Reparationen oder der Fall Distomo ( Griechenland )
ÄRGER MIT DEM ERBE
Die Bundesrepublik Deutschland braucht Geld. Der letzte Angriffskrieg auf Jugoslawien ist noch nicht abbezahlt, die Auf- und Umrüstung der Bundeswehr für neue Interventionen muss finanziert werden und wie man weiß, begehrt so mancher Industriezweig im "Standort Deutschland" tatkräftige staatliche Unterstützung.
Doch es scheint, als nahe der Großmacht in Europa finanzielles Unheil. Trotz aller Bemühungen, die lästige Seite des faschistischen Erbes loszuwerden, will es einfach nicht klappen. Hatte man doch Anfang Juli gehofft, mit Verabschiedung dem Schlussstrichgesetzes zur Errichtung einer Stiftung "Erinnerung, Verantwortung und Zukunft" alle aus den Nazi-Verbrechen erwachsenen Forderungen liquidieren zu können. Aber das Geld für die "Entschädigung" ehemaliger Zwangsarbeiter ist (immer) noch nicht zusammen, das "statement of interest" der USA ist nicht einmal signiert, da kommen Neuigkeiten aus Griechenland. In diesem Land kamen während der deutschen Besatzungszeit von 1941 bis 1944 mehr als 130.000 Menschen zu Tode.
Mit Urteil vom 5. Mai 2000 sprach der Areopag, das höchste griechische Gericht, dreihundert Klägern, Angehörigen des Massakers von Distomo, die Zahlung von 9 Mrd. Drachmen (ca. 55 Mio. DM) Schadensersatz durch die Bundesrepublik zu. Dazu kommen Zinsen in Millionenhöhe. Und das - so der Rechtsanwalt und ehemalige Präfekt der Provinz Böotien, lannis Stamoulis, - ist erst der Anfang.

■ DATENAUSZUG ■
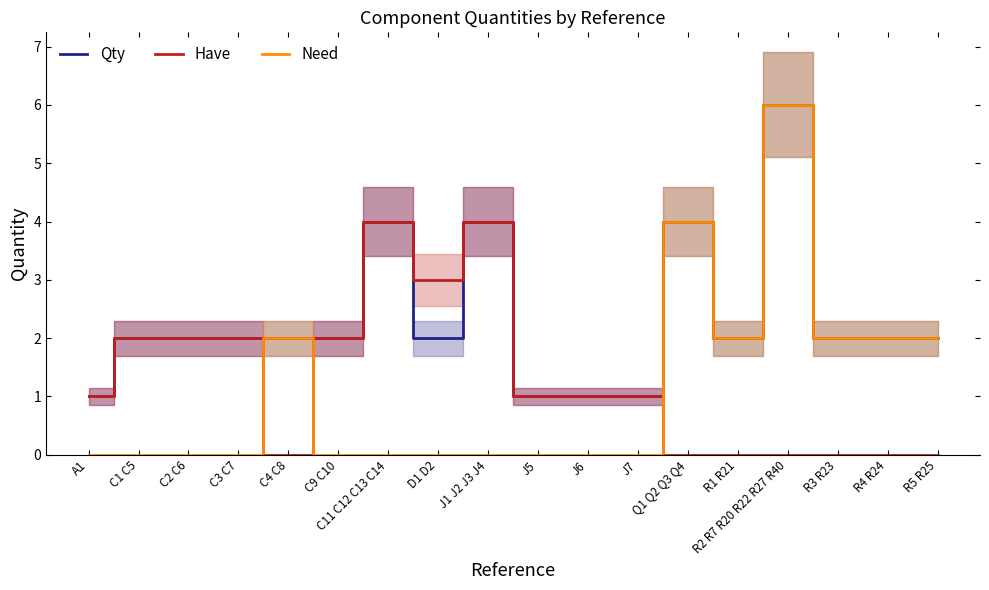

Where is Need nearest to the value 3?

C4 C8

■ AUFGABE A ■
Zähle alle Staaten auf, die im Ausgangstext über den Fall Distomo erwähnt werden.
■ AUFGABE B ■
Übersetze aus dem Ausgangstext über den Fall Distomo den Satz „In diesem Land kamen während der deutschen Besatzungszeit von 1941 bis 1944 mehr als 130.000 Menschen zu Tode.“ ins Englische.
■ AUFGABE C ■
Schreibe die Fortsetzung des Ausgangstexts über den Fall Distomo im Anschluss an seinen letzten Satz.
Die Auflistung hat mit dem Ausgangstext nichts zu tun.

■ ANTWORT A ■
Bundesrepublik Deutschland, Jugoslawien, USA, Griechenland

■ ANTWORT B ■
In this country, more than 130,000 people died during the German occupation from 1941 to 1944.

■ ANTWORT C ■
Der Anwalt könnte Recht behalten. In Griechenland sind noch über 10.000 Klagen anhängig und auch in anderen vom faschistischen Deutschland überfallenen Ländern werden Klagemöglichkeiten geprüft. Nazi-Deutschland hat in zwölf Jahren mehr Unheil auf der Welt angerichtet, als es in 55 Jahren hätte wieder gutmachen können. Der Bundesrepublik Deutschland als Rechtsnachfolgerin fehlt(e) zur Wiedergutmachung schon der Wille.
I.
Das Massaker von Distomo
Distomo, ein kleiner Ort nahe Delphi, liegt in der griechischen Provinz Böotien. Am 10. Juni 1944 - es war auch der Tag des Massakers von Oradour sur Glane und auf den Tag genau 1 Jahr nach Lidice - wurde fast die Hälfte der damals 500 Einwohner Distomos - 218 Männer, Frauen und Kinder - von den Angehörigen der 2. Kompanie des SS-Polizeigrenadier-Regiments 7 ermordet.
Eine strafrechtliche Verfolgung der deutschen Mörder erfolgte nie. Ein Richter des Landgerichts Konstanz hatte es 1953 immerhin versucht und zur Zeugenvernehmung nach Griechenland reisen wollen. Das Auswärtige Amt intervenierte gegen dieses Vorhaben erfolgreich bei dem Justizministerium Baden-Württemberg.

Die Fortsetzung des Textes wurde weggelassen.